There was a hint of Perry and Della getting together at the end of episode 208 TCOT Careless Kidnapper. They didn't enter the party and the dialoge seemed to indicate there was something serious in the works. Added by H. Mason 4/5/15

Although not yet mentioned, I am sure everyone knows Richard Anderson makes his second PM appearance here, and the following season he became a regular as Lt. Steve Drumm. It's always interesting to see actors shift characters within the same series. cgraul 12.29.14
+ And, in his later appearances as Drumm, it seems Mr Anderson has magically grown more hair. DOD 02/11/19
++ Ah, the miracles of modern toupee-making! OLEF641 7/22/21

Dan Tobin will appear in the next episode "Scandalous Sculptor" as Dickens before his other 14 appearances as restaurateur Terrance Clay [IMDb]. Mike Bedard 4.7.15

The policeman enters the bar and arrests Susan Foster for underage drinking and escorts her out without so much as a by-your-leave to the bartender. The last time I checked, serving alcohol to a minor was against the law, and the bartender should have been cited along with the management of the establishment. And it matters not a whit if the minor had a fake ID. Submitted by PaulDrake33. 29 December 2014.
+ But in this context the arrest of only Susan makes perfect sense: remember it was a political set-up, not a law-enforcement action. cgraul 7 april 15
++ Actually it does matter a whit, since falsification of age is a defense (though not necessarily a successful one). What seemed curious here was that the gendarme asked Miss Foster for her "ID Card", then for her CDL; presumably this was b/c he felt the first wasn't authentic, but it makes little sense why he wouldn't just ask for a license in the first place. Submitted by Notcom, 042016.

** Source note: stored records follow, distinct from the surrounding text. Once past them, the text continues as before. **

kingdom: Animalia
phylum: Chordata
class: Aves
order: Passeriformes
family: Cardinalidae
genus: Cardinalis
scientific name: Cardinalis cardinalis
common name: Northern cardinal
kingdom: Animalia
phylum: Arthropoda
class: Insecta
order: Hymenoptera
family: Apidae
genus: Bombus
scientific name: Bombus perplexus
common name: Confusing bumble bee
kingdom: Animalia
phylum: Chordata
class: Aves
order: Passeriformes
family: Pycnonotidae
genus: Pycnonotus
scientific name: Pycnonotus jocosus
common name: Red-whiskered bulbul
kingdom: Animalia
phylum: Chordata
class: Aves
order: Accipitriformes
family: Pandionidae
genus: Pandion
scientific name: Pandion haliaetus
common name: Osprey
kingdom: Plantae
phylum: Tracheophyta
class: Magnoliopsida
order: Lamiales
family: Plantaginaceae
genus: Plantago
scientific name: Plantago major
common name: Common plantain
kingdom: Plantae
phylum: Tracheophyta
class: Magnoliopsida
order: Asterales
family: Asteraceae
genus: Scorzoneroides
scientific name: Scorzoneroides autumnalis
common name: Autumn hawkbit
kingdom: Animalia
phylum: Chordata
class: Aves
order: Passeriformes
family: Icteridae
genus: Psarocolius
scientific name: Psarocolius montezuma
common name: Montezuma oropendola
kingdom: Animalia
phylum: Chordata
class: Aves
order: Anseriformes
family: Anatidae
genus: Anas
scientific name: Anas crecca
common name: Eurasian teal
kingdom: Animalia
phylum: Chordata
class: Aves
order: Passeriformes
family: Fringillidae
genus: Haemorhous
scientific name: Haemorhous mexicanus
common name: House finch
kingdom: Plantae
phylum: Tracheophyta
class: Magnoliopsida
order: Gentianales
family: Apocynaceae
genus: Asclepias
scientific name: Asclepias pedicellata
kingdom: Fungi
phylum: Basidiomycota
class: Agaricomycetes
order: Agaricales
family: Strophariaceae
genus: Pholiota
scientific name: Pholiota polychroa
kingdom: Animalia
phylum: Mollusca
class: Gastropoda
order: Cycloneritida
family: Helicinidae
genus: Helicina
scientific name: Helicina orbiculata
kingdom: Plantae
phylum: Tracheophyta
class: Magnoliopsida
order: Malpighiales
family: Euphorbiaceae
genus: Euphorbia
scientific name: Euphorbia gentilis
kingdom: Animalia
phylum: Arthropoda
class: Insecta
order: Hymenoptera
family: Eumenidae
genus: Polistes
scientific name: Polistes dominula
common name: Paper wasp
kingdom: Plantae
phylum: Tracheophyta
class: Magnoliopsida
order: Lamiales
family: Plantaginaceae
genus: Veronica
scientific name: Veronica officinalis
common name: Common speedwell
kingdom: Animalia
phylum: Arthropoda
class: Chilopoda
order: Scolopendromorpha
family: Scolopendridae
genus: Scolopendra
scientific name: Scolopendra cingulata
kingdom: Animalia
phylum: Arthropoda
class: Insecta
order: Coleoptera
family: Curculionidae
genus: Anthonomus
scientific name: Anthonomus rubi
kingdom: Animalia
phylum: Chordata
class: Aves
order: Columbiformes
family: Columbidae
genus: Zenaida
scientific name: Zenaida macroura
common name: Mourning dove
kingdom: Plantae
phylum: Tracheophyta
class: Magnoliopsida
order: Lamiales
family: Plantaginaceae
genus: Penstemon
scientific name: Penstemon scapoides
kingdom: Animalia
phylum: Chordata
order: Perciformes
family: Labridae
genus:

The lighting in the courtroom was very unusual, even for PM. It is very high-contrast, and shifts from an even blanket over the entire courtroom to isolated highlights. Look, ie, at Perry's examination of Harry Mardig - spots on Perry and Harry, the rest of the people much darker. The same occurs during the court interlude when Foster, Susan and Perry are talking. cgraul 7 april 15

+Somewhere in the middle of the 7th season, they started to get creative with the way the show is shot. Extreme closeups, bird's eye views of the courtroom, unusual editing. It was only a matter of time before they got creative with the lighting too. Perhaps it was something to do with the shift toward more "auteur" directors in films of the 60s. TV followed suit.

Paul Barselow, playing the Coroner's Physician, delivers his lines in a strange way. His tone seems rather strident, more like the way a witness under cross examination would talk, rather than an expert giving dry scientific testimony. Submitted by scarter, 4/19/15
+ He was freakish. Submitted by catyron, June 15th, 2018

I do not recall another episode where powder burns were so visible on the body. There is usually no sign of any bodily injury.
Also when the record player was playing the 45 it reaches the end, arm picks up, and starts playing off camera what seemed like a different song (new record) yet there was no records to drop on the platter. Submitted by Perry Baby 10/18/16
+ When Margaret bursts in we've only just heard the last few notes of the record. When the music starts again it is highly plausible it's the same tune. OLEF641 7/22/21

Did anyone else notice the odd booth where Susan Foster was sitting in the opening scene? An occupant can sit on only one side of the table. David Cartwell has to pull up a chair in the aisle. Kilo 3/24/2020.